SOURCE DATA:
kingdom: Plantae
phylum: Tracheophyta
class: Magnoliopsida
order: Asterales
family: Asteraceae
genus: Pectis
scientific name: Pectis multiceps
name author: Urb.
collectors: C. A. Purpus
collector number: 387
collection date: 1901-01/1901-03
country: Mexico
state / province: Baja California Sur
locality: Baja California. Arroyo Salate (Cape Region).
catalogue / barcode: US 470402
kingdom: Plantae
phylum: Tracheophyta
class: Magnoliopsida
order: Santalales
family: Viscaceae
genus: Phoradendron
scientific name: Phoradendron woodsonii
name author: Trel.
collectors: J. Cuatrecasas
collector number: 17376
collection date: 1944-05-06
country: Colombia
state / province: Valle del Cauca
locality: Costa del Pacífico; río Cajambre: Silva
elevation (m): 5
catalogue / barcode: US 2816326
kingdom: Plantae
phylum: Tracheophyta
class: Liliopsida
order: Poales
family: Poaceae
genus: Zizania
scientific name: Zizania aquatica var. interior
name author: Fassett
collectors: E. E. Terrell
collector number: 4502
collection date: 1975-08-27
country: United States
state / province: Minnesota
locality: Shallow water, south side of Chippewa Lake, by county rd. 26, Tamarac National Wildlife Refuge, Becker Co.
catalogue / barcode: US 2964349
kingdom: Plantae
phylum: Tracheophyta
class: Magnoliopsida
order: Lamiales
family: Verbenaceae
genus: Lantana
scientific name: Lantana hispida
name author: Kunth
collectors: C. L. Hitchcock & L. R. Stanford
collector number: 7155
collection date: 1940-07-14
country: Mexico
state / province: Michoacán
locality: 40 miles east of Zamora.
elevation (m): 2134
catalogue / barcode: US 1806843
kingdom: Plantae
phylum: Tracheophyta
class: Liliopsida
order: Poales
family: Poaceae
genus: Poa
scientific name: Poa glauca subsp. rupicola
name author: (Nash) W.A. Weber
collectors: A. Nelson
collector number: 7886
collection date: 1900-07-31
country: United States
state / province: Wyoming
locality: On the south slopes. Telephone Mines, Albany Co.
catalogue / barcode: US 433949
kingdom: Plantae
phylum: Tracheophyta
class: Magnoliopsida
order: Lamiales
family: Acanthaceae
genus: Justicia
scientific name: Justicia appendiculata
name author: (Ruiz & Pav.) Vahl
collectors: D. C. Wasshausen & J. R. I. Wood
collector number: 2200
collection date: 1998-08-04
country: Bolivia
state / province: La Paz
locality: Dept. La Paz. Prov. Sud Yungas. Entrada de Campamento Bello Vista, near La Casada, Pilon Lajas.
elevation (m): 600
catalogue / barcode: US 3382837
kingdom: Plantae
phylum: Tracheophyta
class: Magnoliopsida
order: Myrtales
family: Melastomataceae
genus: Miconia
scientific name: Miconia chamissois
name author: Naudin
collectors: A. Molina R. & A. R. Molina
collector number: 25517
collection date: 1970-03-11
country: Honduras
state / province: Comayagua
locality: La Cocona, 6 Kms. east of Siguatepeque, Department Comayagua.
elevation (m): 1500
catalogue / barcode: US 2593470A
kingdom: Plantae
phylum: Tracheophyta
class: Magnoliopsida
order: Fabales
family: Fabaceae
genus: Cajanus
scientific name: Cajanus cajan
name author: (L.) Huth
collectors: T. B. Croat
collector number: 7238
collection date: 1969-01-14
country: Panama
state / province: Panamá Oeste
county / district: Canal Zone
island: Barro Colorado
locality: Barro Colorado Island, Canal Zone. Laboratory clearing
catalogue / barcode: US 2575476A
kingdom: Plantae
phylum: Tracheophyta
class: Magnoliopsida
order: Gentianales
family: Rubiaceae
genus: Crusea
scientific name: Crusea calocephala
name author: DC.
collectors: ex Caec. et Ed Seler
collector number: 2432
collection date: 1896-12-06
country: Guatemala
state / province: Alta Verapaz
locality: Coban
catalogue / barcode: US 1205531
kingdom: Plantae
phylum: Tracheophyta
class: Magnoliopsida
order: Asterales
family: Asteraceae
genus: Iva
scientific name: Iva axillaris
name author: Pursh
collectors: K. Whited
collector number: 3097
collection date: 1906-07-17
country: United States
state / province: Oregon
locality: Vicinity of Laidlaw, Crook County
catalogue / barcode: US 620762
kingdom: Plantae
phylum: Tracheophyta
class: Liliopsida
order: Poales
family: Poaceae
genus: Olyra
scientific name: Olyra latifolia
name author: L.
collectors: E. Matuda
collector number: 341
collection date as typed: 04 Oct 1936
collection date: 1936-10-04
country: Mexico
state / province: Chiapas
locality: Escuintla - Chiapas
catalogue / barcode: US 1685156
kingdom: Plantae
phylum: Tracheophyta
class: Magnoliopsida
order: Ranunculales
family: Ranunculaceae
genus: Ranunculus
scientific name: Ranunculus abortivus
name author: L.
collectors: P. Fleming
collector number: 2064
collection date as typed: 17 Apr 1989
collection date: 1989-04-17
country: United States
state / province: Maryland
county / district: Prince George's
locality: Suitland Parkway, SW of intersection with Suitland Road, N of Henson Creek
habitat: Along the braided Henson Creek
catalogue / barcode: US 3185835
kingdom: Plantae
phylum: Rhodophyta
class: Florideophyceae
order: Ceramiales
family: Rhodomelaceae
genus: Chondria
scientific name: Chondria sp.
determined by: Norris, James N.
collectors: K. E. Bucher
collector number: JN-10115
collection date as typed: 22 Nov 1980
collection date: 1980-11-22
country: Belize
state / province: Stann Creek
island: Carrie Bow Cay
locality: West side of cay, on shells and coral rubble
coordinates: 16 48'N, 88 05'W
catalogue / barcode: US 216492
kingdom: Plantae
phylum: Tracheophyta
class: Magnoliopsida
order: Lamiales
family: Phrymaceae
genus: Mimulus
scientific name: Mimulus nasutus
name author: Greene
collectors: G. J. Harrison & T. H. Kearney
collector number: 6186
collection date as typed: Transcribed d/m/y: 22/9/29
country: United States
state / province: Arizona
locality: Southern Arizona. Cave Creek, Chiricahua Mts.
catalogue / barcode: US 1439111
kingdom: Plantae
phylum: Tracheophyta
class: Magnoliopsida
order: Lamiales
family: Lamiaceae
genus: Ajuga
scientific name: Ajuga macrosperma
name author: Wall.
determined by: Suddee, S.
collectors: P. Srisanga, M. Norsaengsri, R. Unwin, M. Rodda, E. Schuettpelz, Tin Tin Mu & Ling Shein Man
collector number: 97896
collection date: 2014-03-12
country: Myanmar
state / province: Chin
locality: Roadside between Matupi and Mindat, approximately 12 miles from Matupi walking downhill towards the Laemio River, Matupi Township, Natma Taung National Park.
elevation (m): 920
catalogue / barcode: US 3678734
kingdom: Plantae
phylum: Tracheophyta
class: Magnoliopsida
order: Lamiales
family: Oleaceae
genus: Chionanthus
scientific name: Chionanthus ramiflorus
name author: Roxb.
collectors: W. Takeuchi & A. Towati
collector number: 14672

DESCRIPTION OF THE TASK: Reproduce the records word for word, starting at their very first line and ending with the line that contains "collector number: 7155". Include both of those lines.

WRITTEN SOLUTION:
kingdom: Plantae
phylum: Tracheophyta
class: Magnoliopsida
order: Asterales
family: Asteraceae
genus: Pectis
scientific name: Pectis multiceps
name author: Urb.
collectors: C. A. Purpus
collector number: 387
collection date: 1901-01/1901-03
country: Mexico
state / province: Baja California Sur
locality: Baja California. Arroyo Salate (Cape Region).
catalogue / barcode: US 470402
kingdom: Plantae
phylum: Tracheophyta
class: Magnoliopsida
order: Santalales
family: Viscaceae
genus: Phoradendron
scientific name: Phoradendron woodsonii
name author: Trel.
collectors: J. Cuatrecasas
collector number: 17376
collection date: 1944-05-06
country: Colombia
state / province: Valle del Cauca
locality: Costa del Pacífico; río Cajambre: Silva
elevation (m): 5
catalogue / barcode: US 2816326
kingdom: Plantae
phylum: Tracheophyta
class: Liliopsida
order: Poales
family: Poaceae
genus: Zizania
scientific name: Zizania aquatica var. interior
name author: Fassett
collectors: E. E. Terrell
collector number: 4502
collection date: 1975-08-27
country: United States
state / province: Minnesota
locality: Shallow water, south side of Chippewa Lake, by county rd. 26, Tamarac National Wildlife Refuge, Becker Co.
catalogue / barcode: US 2964349
kingdom: Plantae
phylum: Tracheophyta
class: Magnoliopsida
order: Lamiales
family: Verbenaceae
genus: Lantana
scientific name: Lantana hispida
name author: Kunth
collectors: C. L. Hitchcock & L. R. Stanford
collector number: 7155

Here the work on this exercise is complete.